### [What you have to do]
Where a line below holds the string "labels", that line goes into the answer.

### [Entries shown]
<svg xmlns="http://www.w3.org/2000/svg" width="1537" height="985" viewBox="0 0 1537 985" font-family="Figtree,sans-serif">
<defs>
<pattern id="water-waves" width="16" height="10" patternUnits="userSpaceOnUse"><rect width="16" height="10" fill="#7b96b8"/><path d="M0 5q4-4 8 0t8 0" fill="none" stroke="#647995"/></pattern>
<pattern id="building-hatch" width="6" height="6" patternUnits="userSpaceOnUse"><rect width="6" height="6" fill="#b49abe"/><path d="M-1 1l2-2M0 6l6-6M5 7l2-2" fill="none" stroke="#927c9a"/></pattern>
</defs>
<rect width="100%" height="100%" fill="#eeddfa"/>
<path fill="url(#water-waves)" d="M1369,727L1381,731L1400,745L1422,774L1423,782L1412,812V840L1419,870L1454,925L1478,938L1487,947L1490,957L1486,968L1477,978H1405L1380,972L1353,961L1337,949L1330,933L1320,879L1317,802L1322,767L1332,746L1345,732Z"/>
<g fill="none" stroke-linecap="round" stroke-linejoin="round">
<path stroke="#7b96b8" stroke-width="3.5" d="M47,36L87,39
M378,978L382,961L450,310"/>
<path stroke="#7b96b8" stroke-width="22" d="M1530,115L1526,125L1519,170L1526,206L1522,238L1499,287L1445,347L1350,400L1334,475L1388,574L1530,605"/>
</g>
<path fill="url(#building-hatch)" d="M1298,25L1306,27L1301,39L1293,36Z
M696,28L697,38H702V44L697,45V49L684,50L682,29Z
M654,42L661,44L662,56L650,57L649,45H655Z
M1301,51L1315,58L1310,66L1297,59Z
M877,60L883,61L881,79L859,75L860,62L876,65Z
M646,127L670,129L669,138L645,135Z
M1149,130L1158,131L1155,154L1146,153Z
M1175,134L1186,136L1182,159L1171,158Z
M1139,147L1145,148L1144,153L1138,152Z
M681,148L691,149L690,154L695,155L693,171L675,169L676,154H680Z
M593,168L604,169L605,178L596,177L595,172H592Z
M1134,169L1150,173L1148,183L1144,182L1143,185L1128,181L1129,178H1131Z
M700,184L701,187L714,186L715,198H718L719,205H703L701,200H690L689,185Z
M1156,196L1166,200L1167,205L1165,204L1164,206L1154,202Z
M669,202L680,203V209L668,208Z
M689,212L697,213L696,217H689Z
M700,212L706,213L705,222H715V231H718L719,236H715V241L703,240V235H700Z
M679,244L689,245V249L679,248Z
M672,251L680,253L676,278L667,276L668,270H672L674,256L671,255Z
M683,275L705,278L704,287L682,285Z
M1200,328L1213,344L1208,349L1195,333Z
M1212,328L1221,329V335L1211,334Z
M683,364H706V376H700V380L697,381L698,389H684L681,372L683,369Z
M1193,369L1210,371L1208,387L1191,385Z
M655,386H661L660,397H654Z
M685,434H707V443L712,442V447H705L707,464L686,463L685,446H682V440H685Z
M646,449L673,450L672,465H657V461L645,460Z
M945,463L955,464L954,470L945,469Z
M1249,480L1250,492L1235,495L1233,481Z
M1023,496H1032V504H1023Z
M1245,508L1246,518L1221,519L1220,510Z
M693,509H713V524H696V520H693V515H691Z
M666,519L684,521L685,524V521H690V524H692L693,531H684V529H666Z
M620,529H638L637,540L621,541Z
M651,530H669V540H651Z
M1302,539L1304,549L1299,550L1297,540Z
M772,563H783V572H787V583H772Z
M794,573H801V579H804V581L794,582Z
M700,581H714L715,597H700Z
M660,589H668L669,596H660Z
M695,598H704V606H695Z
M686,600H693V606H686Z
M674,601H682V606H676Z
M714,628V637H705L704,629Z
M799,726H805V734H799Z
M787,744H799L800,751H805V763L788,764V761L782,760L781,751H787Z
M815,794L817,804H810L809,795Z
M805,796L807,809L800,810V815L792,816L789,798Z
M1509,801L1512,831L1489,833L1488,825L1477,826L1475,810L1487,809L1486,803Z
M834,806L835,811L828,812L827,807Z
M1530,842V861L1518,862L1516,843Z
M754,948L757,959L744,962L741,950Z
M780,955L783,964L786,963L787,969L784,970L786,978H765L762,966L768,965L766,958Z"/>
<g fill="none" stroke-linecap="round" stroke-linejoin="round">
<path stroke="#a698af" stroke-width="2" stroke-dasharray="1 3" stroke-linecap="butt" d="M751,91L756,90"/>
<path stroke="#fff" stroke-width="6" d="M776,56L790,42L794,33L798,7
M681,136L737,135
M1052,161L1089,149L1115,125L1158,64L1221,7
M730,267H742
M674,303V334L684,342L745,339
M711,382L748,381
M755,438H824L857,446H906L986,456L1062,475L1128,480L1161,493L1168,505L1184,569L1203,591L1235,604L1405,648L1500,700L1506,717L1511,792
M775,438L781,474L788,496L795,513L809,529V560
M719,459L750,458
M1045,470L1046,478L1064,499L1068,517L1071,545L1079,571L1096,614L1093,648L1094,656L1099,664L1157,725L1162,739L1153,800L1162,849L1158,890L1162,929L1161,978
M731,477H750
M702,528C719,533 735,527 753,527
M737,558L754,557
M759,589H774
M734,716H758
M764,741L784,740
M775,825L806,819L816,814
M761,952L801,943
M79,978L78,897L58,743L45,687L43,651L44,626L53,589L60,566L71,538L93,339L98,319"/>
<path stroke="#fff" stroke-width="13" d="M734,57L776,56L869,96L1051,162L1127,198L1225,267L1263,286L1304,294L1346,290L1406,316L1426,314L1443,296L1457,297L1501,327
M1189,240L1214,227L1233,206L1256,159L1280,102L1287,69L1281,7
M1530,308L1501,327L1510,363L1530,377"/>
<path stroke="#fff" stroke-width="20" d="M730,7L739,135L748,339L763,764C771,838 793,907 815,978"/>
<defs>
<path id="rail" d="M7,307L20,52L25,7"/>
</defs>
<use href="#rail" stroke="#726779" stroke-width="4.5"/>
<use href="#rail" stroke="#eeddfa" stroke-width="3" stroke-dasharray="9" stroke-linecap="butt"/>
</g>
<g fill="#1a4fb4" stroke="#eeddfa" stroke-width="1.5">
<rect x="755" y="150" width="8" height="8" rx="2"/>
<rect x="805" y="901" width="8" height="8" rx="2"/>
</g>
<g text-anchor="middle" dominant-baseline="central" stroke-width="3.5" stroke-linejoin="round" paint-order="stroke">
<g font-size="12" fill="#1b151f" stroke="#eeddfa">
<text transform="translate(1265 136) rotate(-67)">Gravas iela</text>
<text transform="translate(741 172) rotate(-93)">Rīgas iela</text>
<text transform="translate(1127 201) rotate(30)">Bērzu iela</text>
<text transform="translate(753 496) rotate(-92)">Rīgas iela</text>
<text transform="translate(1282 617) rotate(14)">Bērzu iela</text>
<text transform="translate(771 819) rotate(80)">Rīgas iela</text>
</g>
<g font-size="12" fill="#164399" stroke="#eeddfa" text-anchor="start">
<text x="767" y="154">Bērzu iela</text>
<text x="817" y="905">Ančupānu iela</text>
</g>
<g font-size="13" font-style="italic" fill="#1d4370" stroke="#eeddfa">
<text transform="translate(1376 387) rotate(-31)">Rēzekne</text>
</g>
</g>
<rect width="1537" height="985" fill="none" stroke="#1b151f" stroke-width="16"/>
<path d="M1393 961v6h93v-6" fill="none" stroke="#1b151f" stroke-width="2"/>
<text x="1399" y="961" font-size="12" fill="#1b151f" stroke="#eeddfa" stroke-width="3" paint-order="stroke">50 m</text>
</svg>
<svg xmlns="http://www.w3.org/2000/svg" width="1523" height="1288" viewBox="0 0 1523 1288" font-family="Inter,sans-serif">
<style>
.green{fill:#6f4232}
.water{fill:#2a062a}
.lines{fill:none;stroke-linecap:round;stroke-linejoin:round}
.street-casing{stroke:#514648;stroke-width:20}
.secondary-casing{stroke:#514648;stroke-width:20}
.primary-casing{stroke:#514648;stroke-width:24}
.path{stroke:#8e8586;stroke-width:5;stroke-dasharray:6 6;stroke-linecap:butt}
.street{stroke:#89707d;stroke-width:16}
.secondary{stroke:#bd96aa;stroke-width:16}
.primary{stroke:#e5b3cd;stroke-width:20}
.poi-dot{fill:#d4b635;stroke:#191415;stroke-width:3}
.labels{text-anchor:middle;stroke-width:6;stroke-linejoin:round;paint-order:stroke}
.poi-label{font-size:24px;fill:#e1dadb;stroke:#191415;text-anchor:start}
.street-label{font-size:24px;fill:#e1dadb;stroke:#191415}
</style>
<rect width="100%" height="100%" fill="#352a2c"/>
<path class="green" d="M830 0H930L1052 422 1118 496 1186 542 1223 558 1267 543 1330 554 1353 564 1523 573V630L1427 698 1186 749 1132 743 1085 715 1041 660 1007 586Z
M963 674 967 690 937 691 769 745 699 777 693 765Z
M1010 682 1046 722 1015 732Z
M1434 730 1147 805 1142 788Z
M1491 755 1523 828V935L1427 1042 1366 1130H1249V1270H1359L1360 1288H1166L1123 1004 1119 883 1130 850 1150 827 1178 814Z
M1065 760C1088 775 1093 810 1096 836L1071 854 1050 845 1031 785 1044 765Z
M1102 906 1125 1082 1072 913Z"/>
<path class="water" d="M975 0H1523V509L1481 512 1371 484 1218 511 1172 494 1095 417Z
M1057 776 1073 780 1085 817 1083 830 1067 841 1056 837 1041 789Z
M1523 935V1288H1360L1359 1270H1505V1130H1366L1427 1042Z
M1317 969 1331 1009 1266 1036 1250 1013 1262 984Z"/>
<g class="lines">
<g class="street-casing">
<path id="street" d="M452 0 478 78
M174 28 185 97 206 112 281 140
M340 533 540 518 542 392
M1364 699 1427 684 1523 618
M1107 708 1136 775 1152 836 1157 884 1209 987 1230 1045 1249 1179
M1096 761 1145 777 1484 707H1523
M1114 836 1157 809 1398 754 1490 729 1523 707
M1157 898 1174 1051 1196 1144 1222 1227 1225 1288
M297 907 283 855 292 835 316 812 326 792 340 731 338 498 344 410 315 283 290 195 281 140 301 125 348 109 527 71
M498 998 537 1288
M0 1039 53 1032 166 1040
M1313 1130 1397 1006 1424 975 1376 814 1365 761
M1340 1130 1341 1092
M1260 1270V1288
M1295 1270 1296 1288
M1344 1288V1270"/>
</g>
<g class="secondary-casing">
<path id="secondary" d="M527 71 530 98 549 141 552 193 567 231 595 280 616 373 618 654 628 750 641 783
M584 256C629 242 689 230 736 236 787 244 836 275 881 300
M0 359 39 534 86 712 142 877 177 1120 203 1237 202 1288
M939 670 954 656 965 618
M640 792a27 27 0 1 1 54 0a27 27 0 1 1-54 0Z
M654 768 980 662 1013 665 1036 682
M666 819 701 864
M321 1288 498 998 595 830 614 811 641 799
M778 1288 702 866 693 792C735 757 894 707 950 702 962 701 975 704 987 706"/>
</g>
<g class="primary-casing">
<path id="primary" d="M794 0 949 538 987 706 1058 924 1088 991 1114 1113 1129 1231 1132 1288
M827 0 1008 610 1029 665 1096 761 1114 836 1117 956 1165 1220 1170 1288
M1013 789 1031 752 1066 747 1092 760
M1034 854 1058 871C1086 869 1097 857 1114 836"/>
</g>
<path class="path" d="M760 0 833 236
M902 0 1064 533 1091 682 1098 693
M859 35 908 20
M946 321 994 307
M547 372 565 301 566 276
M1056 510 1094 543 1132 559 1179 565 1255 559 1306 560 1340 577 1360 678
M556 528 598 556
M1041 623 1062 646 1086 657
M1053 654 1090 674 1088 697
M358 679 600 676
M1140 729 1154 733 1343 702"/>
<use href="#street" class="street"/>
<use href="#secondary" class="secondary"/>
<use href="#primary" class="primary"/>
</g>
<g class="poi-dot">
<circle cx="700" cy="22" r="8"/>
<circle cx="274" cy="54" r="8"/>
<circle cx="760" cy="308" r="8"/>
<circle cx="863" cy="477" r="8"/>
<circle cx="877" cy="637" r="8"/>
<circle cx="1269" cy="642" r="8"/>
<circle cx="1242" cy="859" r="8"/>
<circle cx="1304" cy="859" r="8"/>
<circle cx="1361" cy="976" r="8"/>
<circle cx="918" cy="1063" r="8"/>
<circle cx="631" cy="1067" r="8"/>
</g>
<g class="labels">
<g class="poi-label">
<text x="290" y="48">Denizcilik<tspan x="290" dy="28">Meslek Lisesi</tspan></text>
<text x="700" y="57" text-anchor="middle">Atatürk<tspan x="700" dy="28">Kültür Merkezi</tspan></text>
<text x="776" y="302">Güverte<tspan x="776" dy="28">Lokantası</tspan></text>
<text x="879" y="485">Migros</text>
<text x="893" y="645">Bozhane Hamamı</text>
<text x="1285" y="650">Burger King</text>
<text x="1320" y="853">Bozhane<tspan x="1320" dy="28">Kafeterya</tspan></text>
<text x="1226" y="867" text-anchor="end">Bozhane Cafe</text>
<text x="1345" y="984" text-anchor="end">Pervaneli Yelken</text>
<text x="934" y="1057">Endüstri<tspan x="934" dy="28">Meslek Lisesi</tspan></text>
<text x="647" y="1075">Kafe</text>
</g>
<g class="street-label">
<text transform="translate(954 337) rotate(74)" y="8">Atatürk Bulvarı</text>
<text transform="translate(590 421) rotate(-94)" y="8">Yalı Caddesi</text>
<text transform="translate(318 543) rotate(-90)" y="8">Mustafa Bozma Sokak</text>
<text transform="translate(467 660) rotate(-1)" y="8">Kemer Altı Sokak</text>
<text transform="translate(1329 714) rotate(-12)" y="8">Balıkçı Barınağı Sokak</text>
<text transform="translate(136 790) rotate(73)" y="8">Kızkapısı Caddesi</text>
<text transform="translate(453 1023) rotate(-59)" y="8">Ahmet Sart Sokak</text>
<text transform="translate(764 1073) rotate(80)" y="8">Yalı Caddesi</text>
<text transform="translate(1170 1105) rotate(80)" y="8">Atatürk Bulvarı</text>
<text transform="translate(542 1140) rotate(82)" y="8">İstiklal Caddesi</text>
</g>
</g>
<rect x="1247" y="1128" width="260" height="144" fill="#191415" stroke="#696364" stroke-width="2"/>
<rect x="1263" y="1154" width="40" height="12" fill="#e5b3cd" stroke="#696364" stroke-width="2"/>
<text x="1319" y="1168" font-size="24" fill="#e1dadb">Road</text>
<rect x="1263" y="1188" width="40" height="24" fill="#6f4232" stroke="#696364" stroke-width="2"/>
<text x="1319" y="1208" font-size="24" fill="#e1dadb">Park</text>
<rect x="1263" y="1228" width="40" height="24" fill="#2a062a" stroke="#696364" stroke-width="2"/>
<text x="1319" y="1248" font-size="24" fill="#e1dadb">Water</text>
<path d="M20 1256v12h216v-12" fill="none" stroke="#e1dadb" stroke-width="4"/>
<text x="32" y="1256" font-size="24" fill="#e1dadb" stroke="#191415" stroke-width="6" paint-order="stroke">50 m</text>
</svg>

### [Response to this exercise]
.labels{text-anchor:middle;stroke-width:6;stroke-linejoin:round;paint-order:stroke}
<g class="labels">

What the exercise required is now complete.